(1) Field of the Invention
This invention relates to the casting of metals, particularly aluminum and aluminum alloys, by direct chill casting techniques. More particularly, the invention relates to the co-casting of metal layers by direct chill casting.
(2) Description of the Related Art
Metal ingots are commonly produced by direct chill (DC) casting of molten metals in which a molten metal is poured into a mold having an open upper end and (after start-up) an open lower end. The metal emerges from the lower end of the mold as a metal ingot that descends as the casting operation proceeds. In other cases, the casting takes place horizontally, but the procedure is essentially the same. Such casting techniques are particularly suited for the casting of aluminum and aluminum alloys, but are suitable for the casting of other metals as well.
Casting techniques of this kind are discussed extensively in U.S. Pat. No. 6,260,602 to Wagstaff, which relates exclusively to the casting of monolithic ingots, i.e. ingots made of the same material throughout cast as a single layer or ingot. Apparatus and methods for casting layered structures by DC casting are disclosed, for example, in U.S. Pat. No. 6,705,384 to Kilmer et al., issued Mar. 16, 2004, and in U.S. Patent Publication No. 2005/0011630 A1 to Anderson et al., published on Jan. 20, 2005. The Kilmer et al. patent makes use of a metallic divider member suspended in a direct-chill mold. The divider member separates the mold into two chambers that may be supplied with different molten metals, and the member becomes part of the ingot as the molten metal freezes. Consequently, the divider member is continuously fed into the mold through the entry end as the casting operation progresses so that part of the divider member is always present in the mold to keep the molten metal pools separated from each other. In contrast, the Anderson et al. publication employs so-called sequential solidification which requires the casting of a first layer (e.g. a core ingot) and allowing it to cool to the extent that it forms a solid (or at least semi-solid) outer surface, and then, subsequently but in the same casting operation, casting one or more layers of other metal on the solidified surface of the first metal layer. This can be achieved by providing a cooled divider wall at the entrance of the mold to divide the mold entrance into two chambers for receiving feeds of different molten metals. The divider wall remains in place during the casting operation and does not become incorporated into the solidified ingot. The length of the divider wall (in the axial direction of the mold) is long enough to permit the first layer to form its solid shell before it comes into contact with molten metal forming additional layers. The disclosures of the Wagstaff, Kilmer et al. and Anderson et al. references are specifically incorporated herein by this reference.

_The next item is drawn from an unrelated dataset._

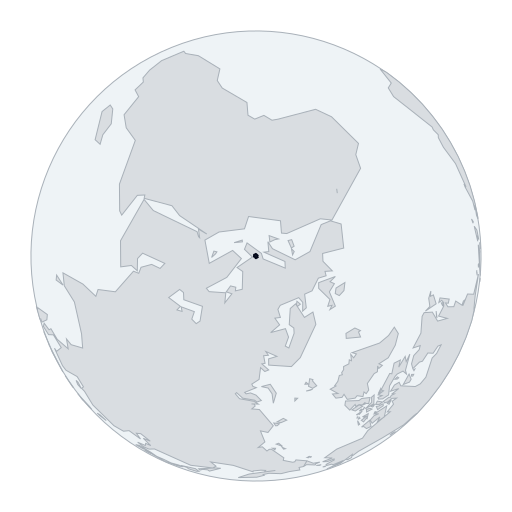 the Earth from above Dytiki Makedonia, rotated 158°
{"feature_id": "GRC-2892", "entity_name": "Dytiki Makedonia", "entity_type": "Region", "adm_level": 1, "iso_a3": "GRC", "parent_name": "Greece", "parent_adm1": "", "projection": "orthographic", "projection_center": [21.4, 40.362], "detail": "fine", "context": "on_globe", "style": "filled", "palette": "ink", "viewbox_px": 512, "rotation_deg": 158, "n_neighbors": 0, "source": "natural_earth", "source_scale": "10m", "svg_char_len": 11264}
<svg xmlns="http://www.w3.org/2000/svg" viewBox="0 0 512 512"><g transform="rotate(158 256 256)"><circle cx="256" cy="256" r="225" fill="#eef3f6" stroke="#a8b0b8"/><path d="M165.6,49.6L172.2,47.3L165.8,49.9L169.6,48.8L177.9,45.7L182.4,44.1L206.6,40.1L234.2,36.5L242.2,34.4L241.0,36.0L255.6,32.1L270.1,32.0L254.2,32.9L252.8,33.7L262.9,33.6L263.7,34.6L269.0,35.3L269.1,36.5L259.8,37.6L259.6,38.6L266.8,38.6L271.3,40.3L260.9,40.1L267.8,43.2L253.5,46.7L225.5,47.2L217.8,52.2L189.9,61.3L192.8,62.3L184.0,67.1L184.1,70.3L178.9,71.6L183.4,73.1L188.2,71.4L191.8,71.6L192.2,73.5L185.7,75.2L184.5,74.6L182.8,76.1L179.3,76.3L181.3,77.3L173.3,79.6L181.9,80.2L176.0,84.5L170.6,85.3L170.4,81.4L157.2,75.3L151.6,75.9L143.9,80.0L130.9,95.4L125.0,98.0L117.6,104.3L121.1,104.3L128.2,99.5L133.0,101.7L141.1,96.1L144.2,96.4L152.8,92.8L152.2,97.7L147.0,104.6L139.8,108.0L137.3,111.4L144.8,111.9L132.0,122.7L124.6,137.8L121.3,140.5L113.5,137.9L112.0,127.6L102.0,126.5L109.2,131.9L100.6,139.3L99.5,142.7L100.4,145.3L103.9,144.4L101.1,148.2L93.0,143.7L95.4,140.2L97.9,141.5L97.1,137.0L91.6,134.9L87.7,139.4L83.4,133.2L80.6,136.5L78.1,137.3L82.9,132.4L74.1,141.5L68.5,139.0L56.5,155.9L67.5,137.4L71.0,130.7L74.1,124.6L72.1,127.1L79.0,116.9L79.9,115.5L91.8,101.8L104.8,89.0L118.7,77.4L133.6,66.9L149.3,57.6L165.6,49.6ZM58.2,148.2L57.2,150.0L56.4,151.5L58.2,148.2ZM35.7,209.1L36.3,207.3L36.3,211.2L33.9,221.2L35.8,216.5L34.5,225.6L36.2,240.9L35.4,241.9L36.4,266.9L41.5,286.6L42.6,297.4L41.6,300.2L44.3,306.6L44.4,309.6L58.5,334.4L68.7,352.2L70.4,362.3L65.8,365.7L70.9,382.9L66.2,377.4L58.1,363.7L51.0,349.4L44.9,334.7L39.9,319.5L35.9,304.1L33.1,288.4L31.3,272.5L30.7,256.6L31.2,240.7L32.9,224.8L35.7,209.1ZM53.3,160.7L45.7,183.2L46.8,175.9L47.2,176.0L49.8,169.0L53.6,159.2L55.4,153.8L53.3,160.7ZM57.1,158.3L58.2,155.2L57.6,157.6L57.1,158.3ZM184.2,43.3L177.9,45.6L170.2,48.3L175.3,46.2L184.2,43.3ZM199.1,39.6L196.4,40.6L192.4,41.0L195.2,40.3L199.1,39.6ZM247.7,33.0L242.4,33.4L247.3,32.8L247.7,33.0ZM269.7,35.2L271.0,34.9L273.2,35.4L269.7,35.2ZM152.5,90.5L152.6,91.6L151.0,91.7L152.5,90.5ZM156.1,87.9L154.1,87.2L155.6,85.9L156.8,86.4L156.1,87.9ZM275.4,38.0L278.6,39.2L273.7,38.1L275.4,38.0ZM158.3,89.2L158.3,83.7L160.9,81.6L167.6,81.7L158.3,89.2ZM279.4,40.1L287.3,43.6L290.8,43.0L285.5,47.0L280.5,42.4L274.0,41.0L278.5,41.0L279.4,40.1ZM189.5,70.1L184.4,72.0L188.2,68.7L189.5,70.1ZM191.0,68.0L197.4,58.7L205.1,57.2L201.4,60.4L211.0,57.4L211.5,61.1L206.4,63.7L201.3,63.8L205.4,65.2L191.0,68.0ZM281.3,49.0L281.9,50.1L279.5,49.1L281.3,49.0ZM193.5,71.4L194.1,69.5L200.8,68.0L200.8,71.5L198.6,70.9L193.5,71.4ZM213.2,54.9L218.2,54.6L220.0,57.5L222.2,57.9L212.2,61.1L213.2,54.9ZM197.3,72.2L200.6,73.5L197.9,76.0L193.3,73.2L197.3,72.2ZM202.5,66.2L205.7,65.7L203.9,67.1L202.5,66.2ZM190.1,86.3L190.7,83.7L194.2,82.6L190.1,86.3ZM202.0,73.8L202.9,72.9L204.4,72.3L205.9,73.7L202.0,73.8ZM214.2,63.1L213.9,64.5L218.4,61.9L219.9,64.2L213.0,66.1L216.7,66.3L217.1,67.0L211.0,67.8L214.2,63.1ZM211.9,73.3L203.6,77.0L201.7,81.8L198.5,82.9L202.1,74.9L211.9,73.3ZM211.9,69.9L211.1,72.2L207.5,72.2L205.8,70.6L211.9,69.9ZM223.5,65.3L222.9,61.2L224.4,60.9L223.5,65.3ZM212.0,74.7L214.0,73.8L212.3,75.1L212.0,74.7ZM220.8,68.1L220.3,66.6L222.1,66.4L220.8,68.1ZM218.4,73.5L215.7,74.6L214.4,73.4L218.4,73.5ZM220.0,71.0L222.6,71.1L215.6,72.4L219.6,70.4L220.0,71.0ZM222.5,68.1L223.4,67.5L222.4,68.8L222.5,68.1ZM224.7,77.4L216.2,79.3L213.4,76.7L222.0,75.1L224.7,77.4ZM133.8,356.8L118.8,322.0L125.5,312.6L126.2,298.1L172.1,260.9L182.4,266.4L219.1,265.3L223.8,267.7L220.1,279.5L248.1,295.4L256.5,285.5L281.3,292.1L297.4,289.9L302.1,266.7L275.6,269.9L270.5,259.1L291.1,247.1L314.1,244.7L312.8,240.5L297.8,233.2L302.5,224.2L292.5,230.0L297.0,233.9L290.8,237.8L286.4,234.6L288.2,231.4L281.2,230.3L274.1,246.6L277.9,252.4L259.7,256.4L264.2,266.5L259.4,271.5L250.0,256.4L250.5,250.6L233.4,233.8L231.2,240.1L247.2,256.6L242.5,255.3L239.6,264.8L238.0,256.6L221.1,237.8L204.3,239.9L183.8,260.7L173.8,260.7L165.1,253.8L171.7,230.5L193.3,233.4L195.9,226.0L190.8,213.6L197.8,215.9L198.4,211.4L206.5,212.1L217.1,202.7L225.2,202.4L228.8,189.1L233.4,187.4L230.0,195.5L232.0,201.4L252.0,201.2L255.7,198.3L256.4,189.9L261.8,191.3L259.9,183.3L271.1,179.5L255.9,177.6L256.2,168.6L262.6,161.5L260.0,158.4L249.6,170.1L247.9,175.1L250.9,179.9L243.9,194.5L237.2,196.8L234.1,180.9L224.2,182.7L226.1,170.2L253.0,145.2L264.6,140.2L285.1,150.1L282.8,155.9L274.2,155.1L282.7,163.8L281.7,159.3L286.3,160.7L287.8,153.1L291.0,153.8L286.9,145.6L291.1,145.6L293.6,150.8L299.4,140.4L307.9,138.8L307.7,136.2L305.0,133.8L317.6,133.8L316.8,131.9L312.4,131.1L308.1,127.0L305.2,120.0L309.8,120.3L311.4,122.9L321.6,129.2L325.2,136.6L326.8,136.0L324.7,129.8L312.3,122.0L309.3,117.8L315.6,120.6L313.1,119.2L313.0,117.2L317.2,115.8L310.4,112.4L303.6,92.1L311.0,87.9L317.4,92.2L317.4,80.3L325.7,77.6L321.6,76.7L318.9,71.1L316.2,71.8L314.1,71.1L305.8,58.5L307.3,56.3L299.2,51.0L297.1,50.7L295.4,52.0L285.5,47.0L290.8,43.0L295.3,43.8L295.5,41.2L305.8,43.6L314.3,44.8L325.4,49.7L331.2,50.7L330.6,49.6L338.1,50.6L355.5,57.2L344.0,56.4L318.4,49.9L329.1,52.6L327.4,53.6L331.7,55.6L339.2,57.8L339.6,57.0L355.5,70.4L375.1,82.0L371.8,76.1L375.5,75.7L394.9,86.4L422.4,115.1L427.5,117.0L431.6,121.1L435.5,127.7L429.6,121.8L428.5,123.6L424.6,119.6L428.8,129.2L423.4,123.9L429.4,134.4L433.3,136.5L431.6,129.6L439.1,141.6L444.5,143.2L451.3,151.9L463.1,179.0L465.7,194.8L467.2,198.6L465.0,199.3L467.0,211.2L475.0,221.3L476.5,226.8L477.4,246.0L476.6,242.3L470.9,244.0L473.4,258.8L477.8,260.8L479.5,270.3L477.6,273.1L475.5,265.1L473.4,265.4L471.5,253.2L464.9,240.3L462.8,250.1L460.6,243.0L451.2,235.6L446.9,249.2L441.6,281.4L444.9,300.2L441.3,312.7L427.0,294.8L419.6,278.6L415.0,284.1L399.8,275.5L375.3,287.8L371.2,283.9L366.8,288.6L355.9,287.3L349.6,280.4L343.3,283.3L360.1,301.1L366.8,298.0L371.6,286.8L375.1,293.9L385.5,296.6L375.9,320.9L338.6,350.4L334.2,336.6L301.5,300.6L302.0,295.5L301.8,294.9L301.4,294.0L299.3,302.5L293.4,294.8L311.7,322.1L315.1,334.1L338.1,351.4L336.2,354.2L343.3,356.7L365.2,344.2L365.5,348.9L355.7,373.8L324.6,408.4L328.3,423.5L325.4,436.4L305.1,447.7L305.9,455.3L295.3,459.5L294.1,463.5L285.0,468.2L270.3,472.5L246.2,472.9L245.4,470.1L234.4,463.3L219.4,443.0L226.2,433.2L224.4,424.4L206.9,401.7L210.7,389.5L205.9,383.4L196.0,383.4L190.3,375.9L184.2,374.6L145.8,369.7L133.8,356.8ZM157.1,283.8L156.0,288.1L157.1,283.8ZM339.3,253.6L352.5,250.2L345.0,237.7L349.5,235.6L345.3,232.3L344.4,236.9L334.0,227.5L339.2,221.5L336.8,215.7L332.3,216.6L324.5,229.4L339.3,242.5L336.9,249.3L339.3,253.6ZM36.3,241.2L36.2,245.0L35.7,242.6L36.3,241.2ZM45.3,178.5L44.5,181.8L43.5,184.9L43.8,183.0L45.3,178.5ZM42.5,205.1L42.3,209.6L41.7,206.5L42.5,205.1ZM44.9,186.6L42.5,201.9L41.5,197.3L43.3,187.8L43.0,192.1L44.9,186.6ZM54.1,162.0L53.2,164.6L52.4,165.7L54.1,162.0ZM56.7,160.1L56.8,159.5L57.9,157.2L56.7,160.1ZM101.1,139.5L101.6,140.0L101.8,143.1L100.2,142.7L101.1,139.5ZM111.7,152.1L107.0,158.0L109.3,153.3L106.1,153.5L106.9,144.2L119.6,141.4L113.7,144.1L111.7,152.1ZM111.5,131.8L109.6,137.5L111.2,131.4L111.5,131.8ZM193.6,188.1L196.6,191.5L193.8,196.3L183.5,198.1L187.4,191.0L193.6,188.1ZM201.4,195.3L201.2,179.8L207.6,178.6L204.0,181.8L208.3,182.5L203.7,188.0L210.0,202.5L207.9,207.8L190.1,207.3L197.0,204.4L193.7,201.0L201.4,195.3ZM189.4,147.2L189.4,141.7L203.2,145.8L201.6,150.5L191.3,152.2L187.1,147.7L189.4,147.2ZM170.2,91.0L169.3,89.6L171.1,89.0L173.3,89.7L170.2,91.0ZM190.1,85.1L176.0,97.0L174.2,95.9L168.1,104.9L161.1,105.5L165.3,99.5L155.3,107.0L156.3,101.8L150.1,107.4L160.2,94.1L160.7,90.1L162.8,94.2L169.2,93.7L172.1,92.3L180.8,85.6L185.1,77.5L192.1,76.1L195.9,77.4L196.0,79.1L191.4,79.3L194.8,81.5L188.2,83.2L190.1,85.1ZM236.8,99.4L231.5,97.8L237.1,104.7L230.6,105.5L231.6,106.3L227.1,109.1L223.5,114.0L220.4,113.6L220.3,115.7L217.3,117.8L216.2,120.7L210.3,121.2L208.4,124.8L206.7,123.1L205.0,129.3L203.6,125.0L199.6,127.6L203.1,130.4L174.0,129.0L162.9,132.6L154.4,138.2L153.1,130.8L160.3,121.1L171.5,112.1L182.4,110.0L179.8,107.3L184.3,105.7L184.4,108.5L186.8,103.2L190.5,102.7L200.5,96.1L201.7,89.5L205.4,87.1L206.8,89.5L209.5,85.6L214.6,88.6L217.3,87.1L225.1,88.9L226.2,94.8L229.2,92.7L235.2,94.3L236.8,99.4ZM226.8,78.0L229.5,84.3L227.3,88.0L214.7,83.4L211.5,84.3L203.3,82.1L206.8,76.9L208.8,78.0L211.5,77.9L209.4,79.5L213.2,78.1L216.1,79.6L219.8,79.1L219.7,81.2L226.8,78.0ZM228.8,263.4L232.4,264.1L237.9,263.8L236.2,270.0L228.8,263.4ZM217.0,250.8L220.2,250.2L220.5,258.3L216.8,257.8L217.0,250.8ZM221.7,243.3L220.4,249.5L218.9,245.8L221.7,243.3ZM232.9,194.7L236.3,193.8L236.7,195.8L235.0,198.7L232.9,194.7ZM252.2,122.1L249.5,120.1L250.4,119.0L248.3,112.9L253.0,112.1L256.1,115.5L252.2,122.1ZM297.7,271.3L293.2,276.3L290.7,274.5L292.8,273.1L297.7,271.3ZM263.3,274.2L271.3,276.6L262.8,275.9L263.3,274.2ZM256.9,120.2L255.5,117.6L258.7,118.8L256.9,120.2ZM256.3,111.2L260.1,112.0L253.3,111.3L256.3,111.2ZM361.6,424.1L344.6,447.6L334.6,450.6L333.7,446.0L340.7,432.8L352.6,425.8L358.7,418.0L361.6,424.1ZM478.5,291.5L478.4,291.7L479.1,287.2L479.2,286.6L478.5,291.5ZM479.0,287.6L477.6,289.7L471.4,279.9L473.8,275.2L479.3,274.9L479.1,278.3L480.0,278.6L479.0,287.6ZM481.1,265.6L481.1,261.0L481.0,254.4L481.2,251.0L478.5,220.8L480.9,243.1L481.1,265.6ZM445.8,301.3L450.3,308.6L448.0,313.0L445.8,301.3ZM475.2,203.9L477.8,216.5L474.6,202.0L475.2,203.9ZM471.9,192.0L472.9,195.3L472.4,194.0L471.9,192.0ZM469.4,203.6L469.4,208.1L468.3,205.7L467.6,198.5L469.4,203.6ZM456.5,159.5L460.7,166.7L462.1,169.8L460.1,167.2L456.5,159.5ZM295.1,113.0L292.7,122.2L294.2,129.0L299.9,132.9L290.8,131.7L288.6,121.2L295.1,113.0ZM302.1,94.5L297.1,91.7L299.8,90.7L301.4,91.2L302.1,94.5ZM298.7,94.3L291.5,95.2L289.0,92.3L295.2,92.1L298.7,94.3ZM274.3,107.0L273.2,109.7L270.7,108.5L274.3,107.0ZM471.2,189.2L471.9,192.2L466.8,179.1L465.8,175.6L470.1,186.5L470.5,187.1L471.2,189.2ZM432.2,118.0L429.6,115.5L427.3,112.0L429.8,114.7L432.2,118.0ZM417.4,99.6L425.8,110.3L432.2,119.7L432.6,119.2L438.2,126.2L435.1,124.1L427.1,113.5L423.1,107.4L418.0,102.3L412.2,95.9L406.4,91.5L402.4,87.8L406.5,90.2L417.4,99.6ZM404.0,89.9L391.8,81.5L389.6,77.7L391.8,78.7L398.3,84.0L399.1,85.7L404.0,89.9ZM388.2,78.5L388.9,80.2L372.3,74.4L368.2,72.4L379.7,74.0L380.9,75.8L385.3,78.1L388.2,78.5ZM284.1,50.0L282.1,50.1L283.0,49.3L284.1,50.0ZM312.7,71.6L309.9,70.4L311.1,69.2L312.7,71.6ZM302.8,66.6L303.4,68.8L300.9,66.3L302.8,66.6ZM305.1,73.9L302.7,69.6L307.7,74.0L305.1,73.9Z" fill="#d9dde1" stroke="#a8b0b8" stroke-width="1"/><path d="M254.5,255.6L254.7,255.4L254.8,255.3L254.9,255.2L254.9,254.9L254.9,254.7L254.7,254.5L254.7,254.4L254.7,254.1L255.1,254.1L255.4,254.0L255.5,254.0L255.8,254.0L255.9,253.9L256.0,253.8L256.3,253.9L256.5,254.0L256.6,253.9L256.8,253.9L257.0,253.8L257.2,254.0L256.9,254.2L256.9,254.3L257.0,254.4L257.0,254.5L257.0,254.8L257.3,254.8L257.4,255.0L257.4,255.3L257.5,255.4L257.5,255.6L257.8,255.7L257.8,255.8L258.0,255.8L258.0,256.0L258.3,256.3L258.3,256.5L258.2,256.6L258.1,256.8L257.9,257.1L257.7,257.3L257.7,257.5L257.4,257.7L257.4,257.8L257.5,257.8L257.5,258.0L257.4,258.1L257.1,258.1L256.9,258.1L256.6,258.0L256.2,258.0L255.9,258.2L255.7,258.2L255.4,258.0L255.2,258.1L254.9,257.7L254.9,257.4L254.7,257.3L254.6,257.1L254.7,256.9L254.6,256.7L254.4,256.4L254.4,256.2L254.2,256.2L254.1,255.9L254.1,255.7L254.3,255.7L254.5,255.6L254.5,255.6Z" fill="#0f172a" stroke="#020617" stroke-width="1.5"/></g></svg>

Ingots produced by both of these co-casting techniques, i.e. the use of a continuously supplied divider member that becomes incorporated into the ingot, and the provision of a cooled divider wall, may suffer from certain disadvantages, especially when intended for subsequent rolling into sheet products, such as brazing strip. One problem is that a relatively thin coating layer formed on a thicker core ingot may be “wiped off” during rolling at the leading and trailing ends of the ingot (i.e. at the ingot head and butt ends), and also at the width sides of the ingot. These phenomena are referred to, respectively, as head-, butt- and edge-wiping, and involve a squeezing of the metal of the coating layer beyond the ends or sides of the ingot at the points where localized rolling pressures may be higher than those over the remainder of the ingot. Another problem is that, because the ingot is subjected to different cooling dynamics during the main stage of the casting operation than at the start and end of casting, so that the cooling ingot is subjected to different rates of contraction in these stages, the interface between the layers may become non-planar in the final cast ingot. This may cause differences of thickness of the coating layer after rolling.
There is therefore a need for improvements to casting apparatus and methods of this kind.